Kroger is expanding its Ocado robot-powered grocery delivery service to Louisville, Ky.
The grocer plans to offer more Americans delivery through the addition of a spoke facility in Louisville powered by the Ocado Group and combining vertical integration, machine learning, and robotics to provide an affordable, friendly and fast fresh food delivery service as part of the company's seamless ecosystem.
"We're proud to expand the Kroger fulfillment network to Louisville," said Gabriel Arreaga, Kroger's SVP and chief supply chain officer. "The new service is an innovative addition to the expanding digital shopping experience available to Kroger customers. The network's delivery spoke facility will provide unmatched customer service and improve access to fresh food in areas eager for the variety and value offered by Kroger direct to their homes."
The 50,000-square-foot spoke facility located on Robards Lane in Louisville will collaborate with the hub in Monroe, Ohio, and serve as a cross-dock to connect customers with fresh food. The facility is expected to become operational later this year and will employ up to 161 full-time associates.
The expansion in Louisville represents an extension of a partnership between Kroger and Ocado, a world leader in technology for grocery e-commerce. In 2018, the companies announced a collaboration to establish a delivery network that combines artificial intelligence, advanced robotics and automation in a bold new way, bringing first-of-its-kind technology to America. Kroger Chairman and CEO Rodney McMullen said Kroger Delivery "underpins the permanent shift in grocery consumer behavior and elevates our position as one of America's leading e-commerce companies." Through the delivery network, the company now serves customers in Florida, as an example, without traditional brick-and-mortar stores.

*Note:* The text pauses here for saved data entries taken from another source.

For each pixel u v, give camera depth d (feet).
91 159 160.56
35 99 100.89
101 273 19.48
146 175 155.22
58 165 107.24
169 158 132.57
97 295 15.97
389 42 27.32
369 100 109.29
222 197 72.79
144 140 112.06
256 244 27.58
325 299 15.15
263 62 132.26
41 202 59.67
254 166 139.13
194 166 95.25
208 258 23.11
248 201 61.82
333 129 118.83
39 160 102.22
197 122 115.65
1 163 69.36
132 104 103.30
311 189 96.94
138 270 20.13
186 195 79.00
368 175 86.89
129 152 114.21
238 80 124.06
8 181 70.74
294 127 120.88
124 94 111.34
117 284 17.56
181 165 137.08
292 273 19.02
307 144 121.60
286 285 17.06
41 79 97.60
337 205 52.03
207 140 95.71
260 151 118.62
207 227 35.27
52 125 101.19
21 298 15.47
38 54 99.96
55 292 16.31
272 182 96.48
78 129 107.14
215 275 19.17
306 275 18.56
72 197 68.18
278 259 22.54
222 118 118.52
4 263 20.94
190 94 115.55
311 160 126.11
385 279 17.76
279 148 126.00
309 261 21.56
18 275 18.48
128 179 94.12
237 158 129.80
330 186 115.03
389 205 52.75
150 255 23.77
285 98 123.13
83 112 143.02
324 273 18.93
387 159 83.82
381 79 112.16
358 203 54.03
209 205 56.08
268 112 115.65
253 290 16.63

The delivery network relies on highly automated fulfillment centers. At the "hub" sites, more than 1,000 bots whizz around giant 3D grids, orchestrated by proprietary air-traffic control systems in the unlicensed spectrum. The grid, known as The Hive, contains totes with products and ready-to-deliver customer orders.
As customers' orders near their delivery times, the bots retrieve products from The Hive and are presented at pick stations for items to be sorted for delivery, a process governed by algorithms that ensures items are intelligently packed. For example, fragile items are placed on top, bags are evenly weighted, and each order is optimized to fit into the lowest number of bags, reducing plastic use.
After being packed, groceries are loaded into a temperature-controlled delivery van, which can store up to 20 orders. Powerful machine learning algorithms optimize delivery routes, considering factors such as road conditions and optimal fuel efficiency. Vans may travel up to 90 miles with orders from the hub and spoke facilities to make deliveries. Associates at the spoke facility will deliver orders within their service area, adding ZIP codes as demand grows.
Kroger unveiled the Monroe customer fulfillment center in April of 2021, its first, followed by another in Groveland, Fl., and Forest Park, Ga. (Atlanta). The fulfillment network plans additional customer fulfillment centers in California; Dallas; Frederick, Md.; Phoenix; Pleasant Prairie, Wis.; Romulus, Mich. (Detroit); as well as South Florida and the Northeast.
This week Ocado unveiled two new robots designed to help grocers optimize digital grocery. The first is a lighter and more energy-efficient robot, the 600 series. The second is a set of robotic arms that pick items directly off the grid in the company’s warehouses.